Amiratou N'djambara

Personal information
- Date of birth: 10 April 1999 (age 27)
- Position: Attacking midfielder

Team information
- Current team: NBE

Senior career*
- Years: Team / Apps / (Gls)
- 2020-2022: Raja Ain Harrouda / 43 / (31)
- 2022-2025: FUS / 61 / (38)
- 2025-2026: Nita / 5 / (3)
- 2026: NBE / 1 / (1)

International career
- 2020: Togo / 12 / (2)

= Amiratou N'djambara =

Togolese footballer (born 1999)

Amiratou N'djambara (born 10 April 1999) is a Togolese footballer who plays as a midfielder or striker for NBE.

==Early life==

As a youth player, N'djambara joined the Futur Star d'Agoè academy.

==Career==

N'djambara signed for Moroccan side Club Raja Aïn Harrouda, where she was described as "impose her stamp on the playing system of their new club, to the point of becoming essential throughout the meetings, in the system of Adil Faras, the club's coach.

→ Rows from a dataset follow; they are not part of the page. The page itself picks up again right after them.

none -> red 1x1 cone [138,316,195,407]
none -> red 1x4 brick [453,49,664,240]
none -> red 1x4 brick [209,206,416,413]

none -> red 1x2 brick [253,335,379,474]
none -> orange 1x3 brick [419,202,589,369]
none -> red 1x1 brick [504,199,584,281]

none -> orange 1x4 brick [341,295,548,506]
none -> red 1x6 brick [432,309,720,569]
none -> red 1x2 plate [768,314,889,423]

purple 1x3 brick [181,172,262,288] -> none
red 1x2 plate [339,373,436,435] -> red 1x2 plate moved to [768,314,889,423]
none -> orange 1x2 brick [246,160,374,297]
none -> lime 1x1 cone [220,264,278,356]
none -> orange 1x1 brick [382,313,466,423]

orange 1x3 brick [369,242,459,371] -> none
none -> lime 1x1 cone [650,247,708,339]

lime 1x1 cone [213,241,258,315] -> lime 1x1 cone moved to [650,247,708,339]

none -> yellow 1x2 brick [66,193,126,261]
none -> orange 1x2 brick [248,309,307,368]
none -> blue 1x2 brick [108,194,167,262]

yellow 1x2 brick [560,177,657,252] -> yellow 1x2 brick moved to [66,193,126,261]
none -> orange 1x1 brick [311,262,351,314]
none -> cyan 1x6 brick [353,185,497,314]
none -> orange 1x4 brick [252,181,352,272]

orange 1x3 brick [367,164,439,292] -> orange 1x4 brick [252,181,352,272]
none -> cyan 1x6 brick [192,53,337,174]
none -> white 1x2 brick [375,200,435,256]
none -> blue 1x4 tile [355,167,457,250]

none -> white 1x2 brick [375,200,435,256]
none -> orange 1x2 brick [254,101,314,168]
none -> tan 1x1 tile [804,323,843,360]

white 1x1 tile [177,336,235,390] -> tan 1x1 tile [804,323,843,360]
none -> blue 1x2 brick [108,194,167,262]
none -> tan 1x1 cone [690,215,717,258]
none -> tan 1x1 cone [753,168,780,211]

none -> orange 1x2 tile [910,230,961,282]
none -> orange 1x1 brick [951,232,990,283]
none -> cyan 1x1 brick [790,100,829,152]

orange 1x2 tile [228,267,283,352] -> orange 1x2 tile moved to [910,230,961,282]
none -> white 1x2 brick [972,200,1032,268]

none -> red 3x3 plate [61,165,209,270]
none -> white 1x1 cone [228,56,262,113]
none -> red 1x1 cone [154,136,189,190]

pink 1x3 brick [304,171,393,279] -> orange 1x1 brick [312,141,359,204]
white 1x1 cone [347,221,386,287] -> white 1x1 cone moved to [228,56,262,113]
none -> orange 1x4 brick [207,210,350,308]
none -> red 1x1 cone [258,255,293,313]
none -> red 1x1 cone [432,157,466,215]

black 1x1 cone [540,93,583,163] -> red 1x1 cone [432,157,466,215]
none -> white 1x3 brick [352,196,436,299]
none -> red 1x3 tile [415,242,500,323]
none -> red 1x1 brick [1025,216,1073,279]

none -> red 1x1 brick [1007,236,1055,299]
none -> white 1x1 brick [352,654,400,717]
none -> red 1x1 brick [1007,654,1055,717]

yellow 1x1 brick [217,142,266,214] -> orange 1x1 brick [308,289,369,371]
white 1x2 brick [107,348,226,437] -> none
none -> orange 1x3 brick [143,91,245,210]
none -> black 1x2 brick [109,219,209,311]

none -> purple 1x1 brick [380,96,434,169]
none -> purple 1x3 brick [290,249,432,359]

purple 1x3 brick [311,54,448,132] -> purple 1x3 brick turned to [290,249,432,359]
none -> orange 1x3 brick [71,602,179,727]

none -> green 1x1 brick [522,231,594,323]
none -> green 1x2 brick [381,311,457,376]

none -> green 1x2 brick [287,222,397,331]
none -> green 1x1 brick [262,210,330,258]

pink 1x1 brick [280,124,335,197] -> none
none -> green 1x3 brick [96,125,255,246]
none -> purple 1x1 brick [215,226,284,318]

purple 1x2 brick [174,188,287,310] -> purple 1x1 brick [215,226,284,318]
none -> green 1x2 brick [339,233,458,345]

In 13 matches played, Amiratou N'djambara scored 13 goals".
In 2022, she signed for Moroccan side Fath Union Sport, where she was described as "brilliant in the league since her arrival". She was nominated for the league Best Foreign Player award.

==Style of play==

N'djambara operates as a striker or midfielder.

==Personal life==

N'djambara was born in Lomé and has regarded France international Kadidiatou Diani as her football idol.